**** Excerpted passage ****

Case insensitivity was a huge mistake in computing really. Most languages don't have cases and its very non trivial to convert between cases. Should have treated every char as completely unique.
Sure. At the user signup side, block emails that are too close in ways like case, but as a sender you should always treat them as unique emails.
So if my email is HeLLo@example.com because I want to be cute people will have to try 6 times before they finally get the right email address? Imagine telling that to someone in person. This kind "weird" casing isn't that rare and doesn't require cute usernames: "DonaldDuck@example.com", "FreeBSD@example.com", "DrMcCoy@example.com", etc.
Languages that don't have case is not an issue; the situations where a lowercase <-> uppercase mapping is not simple are actually not that many. It's not trivial, but not all that complex either. The most annoying part is Turkish, Azeri, and Lithuanian where the rules differ a bit but the used language is often unknown. For the purpose of matching things ("is this email address known in our system?") it's actually not that hard, since you can just treat several characters as identical (displaying text correctly to users is harder, but that's not important here).
I see this attitude in various situations, often under "falsehoods programmers believe" articles, which goes something like "it's hard in a few rare cases, therefore we should not do it at all for the >99% cases where it's simple and unproblematic".
It is fine to have multiple email addresses connected to a single inbox. Email providers already do normalization like this that is not baked into the spec. Gmail for example treats johndoe@gmail.com and john.doe@gmail.com the same.
Well, maybe Google should check their own implementation, because interesting things happen when accounts for both version exist.
I have an account with the dot, that was made in age, when Gmail was invite-only. Few years ago, someone created an account without the dot. Yes, I'm receiving their mail, and have no way to contact them, because everything I send out comes back to me.
Not only do people do this, it's actually extremely common, ask anyone with commonname@gmail.com. Someone here said their original email address has become unusable because it gets thousands of messages a day that are intended for other people. "That guy" might actually be multiple people all making the same mistake with your email address.
My coworker told me there's a complete stranger who, every time she emails her son, accidentally sends the email to him first. This has been going on for years, she makes the same mistake every time, she doesn't learn her son's actual email address, and she doesn't learn to press "reply."
I'm 100% sure the "non-dot-version" doesn't exist as a separate account.
AOL used to allow users to email other users without using the @aol.com extension. Back in those days I (prior to any capacity to negotiate a sensible ISP, for the record) had an email that matched a common subject line that was inundated by people who typed their subject in the To line and then wrote an email.
And that’s why I regularly receive other people’s mail in my gmail inbox, and why i have stopped using gmail for anything important (it’s right to assume that gmail is also sending my emails to other people).

****

- **Set tasks**:
[1] Say whether each of the following statements agrees with the thread above about email address case and Gmail dots. Answer yes or no for each, and quote the words from the thread that decide it.
(a) One poster holds that the situations where a lowercase-to-uppercase mapping is not simple are numerous.
(b) The thread says Gmail treats johndoe@gmail.com and john.doe@gmail.com the same.
(c) A poster says the account with the dot was created while Gmail was invite-only.
[2] Write the next post in the email address case thread, picking up after its final post.

**** Dataset content ****

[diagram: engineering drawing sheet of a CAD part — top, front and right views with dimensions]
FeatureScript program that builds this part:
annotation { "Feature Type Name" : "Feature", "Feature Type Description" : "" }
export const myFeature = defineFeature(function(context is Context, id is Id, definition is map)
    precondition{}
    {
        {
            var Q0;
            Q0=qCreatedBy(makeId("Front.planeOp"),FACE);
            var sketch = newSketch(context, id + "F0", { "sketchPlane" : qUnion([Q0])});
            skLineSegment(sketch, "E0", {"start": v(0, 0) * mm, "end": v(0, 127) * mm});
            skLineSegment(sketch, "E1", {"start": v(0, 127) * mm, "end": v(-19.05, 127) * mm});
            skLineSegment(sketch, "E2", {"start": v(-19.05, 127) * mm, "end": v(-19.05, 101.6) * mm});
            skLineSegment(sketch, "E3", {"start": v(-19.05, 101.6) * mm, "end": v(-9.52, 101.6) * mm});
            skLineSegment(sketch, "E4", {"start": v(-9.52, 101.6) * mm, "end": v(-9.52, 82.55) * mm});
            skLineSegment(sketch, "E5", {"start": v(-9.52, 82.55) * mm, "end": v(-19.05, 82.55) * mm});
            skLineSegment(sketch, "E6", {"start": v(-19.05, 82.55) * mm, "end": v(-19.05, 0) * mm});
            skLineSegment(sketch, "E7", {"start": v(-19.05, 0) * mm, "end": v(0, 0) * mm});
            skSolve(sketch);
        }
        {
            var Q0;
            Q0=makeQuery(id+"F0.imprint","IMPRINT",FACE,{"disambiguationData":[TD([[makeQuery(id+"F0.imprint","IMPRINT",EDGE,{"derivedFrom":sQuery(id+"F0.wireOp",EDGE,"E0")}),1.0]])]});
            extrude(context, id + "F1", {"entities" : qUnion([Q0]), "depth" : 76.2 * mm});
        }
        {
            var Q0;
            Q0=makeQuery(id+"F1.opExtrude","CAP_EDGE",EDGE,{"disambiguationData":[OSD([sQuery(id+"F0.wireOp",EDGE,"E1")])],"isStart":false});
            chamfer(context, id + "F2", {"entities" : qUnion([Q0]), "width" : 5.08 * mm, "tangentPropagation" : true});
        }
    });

****

- **Solved problems**:
[1]
(a) No: "the situations where a lowercase <-> uppercase mapping is not simple are actually not that many."
(b) Yes: "Gmail for example treats johndoe@gmail.com and john.doe@gmail.com the same."
(c) Yes: "when Gmail was invite-only."

[2]
Google’s gmail people aren’t really as smart as they think they are.
That's something I don't understand. I've always given my email as john.doe@gmail.com, and I sometimes receive emails - addressed to Another John Doe - sent to johndoe@gmail.com.
That Another John Doe never, ever had access to johndoe@gmail.com, they just gave a wrong address. That's not gmail's fault.
That Another John Doe never, ever had access to johndoe@gmail.com, they just gave a wrong address. That's not gmail's fault.
This. My wife and I have two flavors of this.
Her address is firstmlast@gmail.com. There people frequently forget the m initial and somebody else owns firstlast@gmail.com She's since started using dots first.m.last to mitigate the error.
My address is firstlast@gmail, where first and last are not globally common, but are fairly common in Scotland. Once a year or so, I receive email for somebody else that shares my name. I don' know his real email, but I've been "invited" on his family vacations 3-4 times now. Infrequent enough that I just respond "thanks for the invite, but I think you'll be disappointed when I arrive and not the Alistair you were expecting."
Or someone assumed (or just tried) that other email address.
I signed up for my university's email forwarding for alumni early on and got my first name as my email. For quite a while, I would get emails, including fairly sensitive ones, sent to me by not yet very email savvy people just assuming you could send an email to someone's first name and it would get to them.
Nah, it happens with mangled names that no bot would ever try to stuff, too. E.g. I own derefr@gmail; but I sometimes receive email from people trying to reach a man named "Derek" — who almost certainly owns the address derek.fr@gmail, but probably typoed it once as dere.fr@, and now his browser autocompletes that into registration forms for him.
This doesn't really make any sense. It's not just gmail that does this, dots are almost always ignored before the @.
Nobody else can register an email that is the same as yours but without a dot. So the only way you receive someone else's email is if they give the wrong address.
> It's not just gmail that does this, dots are almost always ignored before the @.
That's not my experience. Which non-gmail email software ignores dots before the @?
Thinking about this, I guess the sending MTA doesn't care about dots; it goes RCPT TO: <address.with.dots@example.com>. The receiving MTA then has to validate that address; it does that using some account database that isn't typically part of the MTA - it could be a unix account (no dots!), a database table, or an LDAP user. Finally it passes the mail off to a delivery agent, which hopefully relies on the same account database.
So the elision of dots appears to be a feature of certain account databases. So which account databases elide dots?
MTAs can be configured to additional transforms before looking up the account. For example, postfix's virtual table [0] can be used for this and on my server it does elide dots in the local part (along with everything else).
> So if my email is HeLLo@example.com because I want to be cute people will have to try 6 times before they finally get the right email address? Imagine telling that to someone in person.
Yeah. That's fine.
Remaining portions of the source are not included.